Only I know that the butterflies will no longer accept these multitudes of twins, because they can’t engage their souls with crumbs, remnants of life that have not soul, no essence.

But I don’t know who else but the butterflies will weep for their kidnapped scent?

Fadwa

(have a look at the collage: http://fadwas-inspirational.blogspot.com/2009/06/kidnapped-perfume.html)

3 Responses to “Kidnapped Perfume”

  1. Unwineevervon Says:

    Hi, Congratulations to the site owner for this marvelous work you’ve done. It has lots of useful and interesting data.

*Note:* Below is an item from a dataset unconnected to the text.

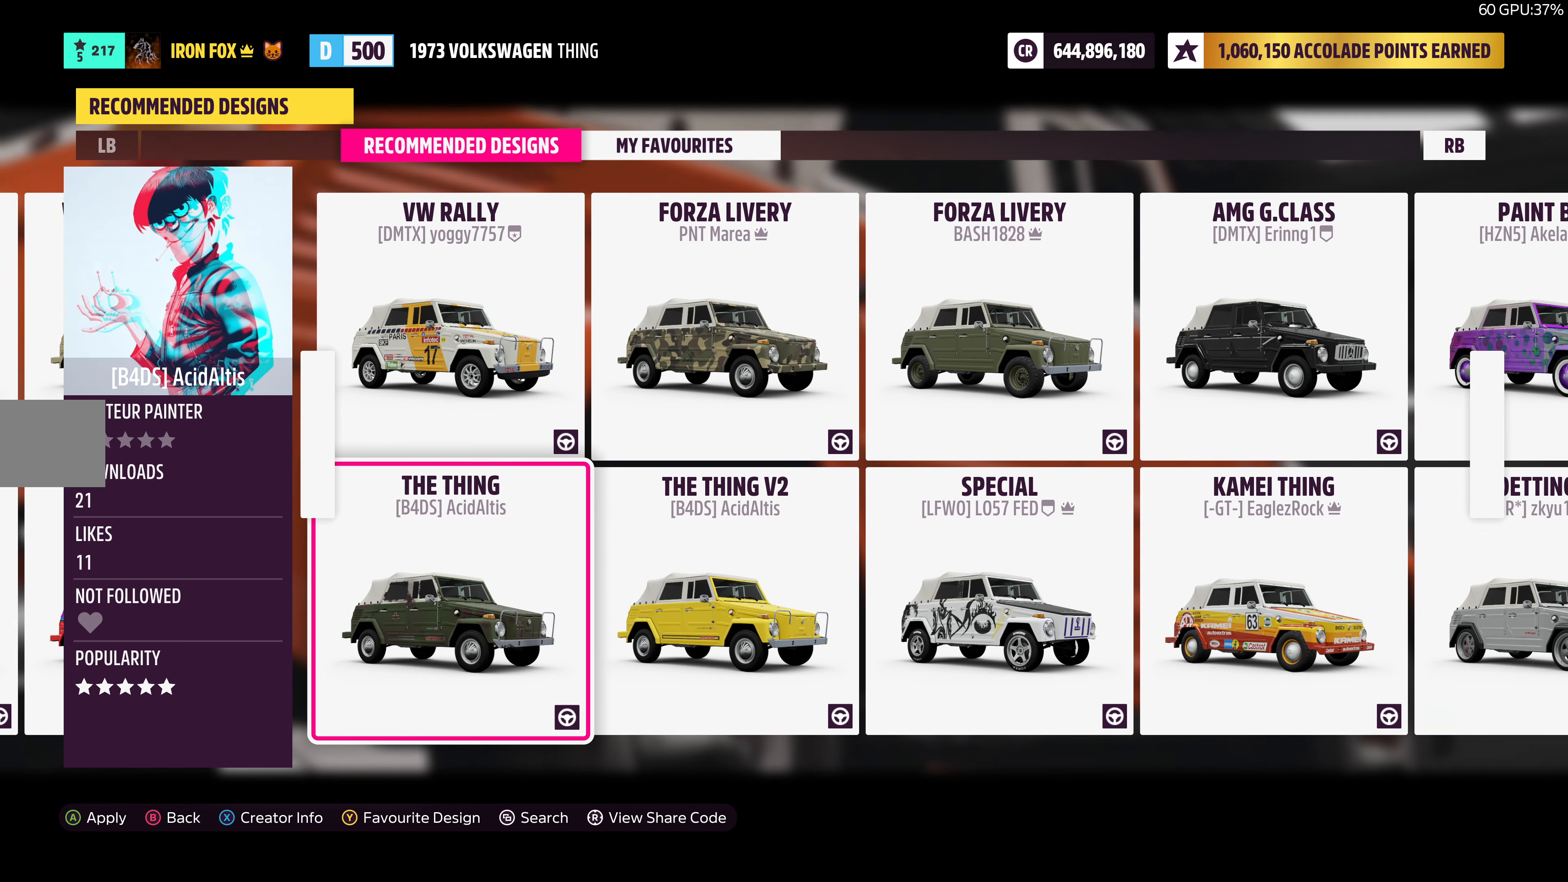
{"buttons": [], "left_stick": "center", "right_stick": "center", "events": []}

  2. Timaree (freebird) Says:

    Oh Fadwa, this is terrific. It makes me think of my husband who is so old-fashioned and out of his element I call him a dinosaur. It makes me think of my grandson who has trouble learning in regular classes although he’s been tested to show a healthy IQ. It makes me think of the food we eat today that is mass produced and how it has few vitamins and for all we know could be causing a lot of the cancer we encounter today. It makes me think of so many things but especially how we have little tolerance for real things that don’t fit our ideas of what should be. Extremely sorrowful to me and thought provoking.

  3. Sally Says:

    Very interesting. We don’t always think what attracts us to others. Very well written and a lot of thought in reading.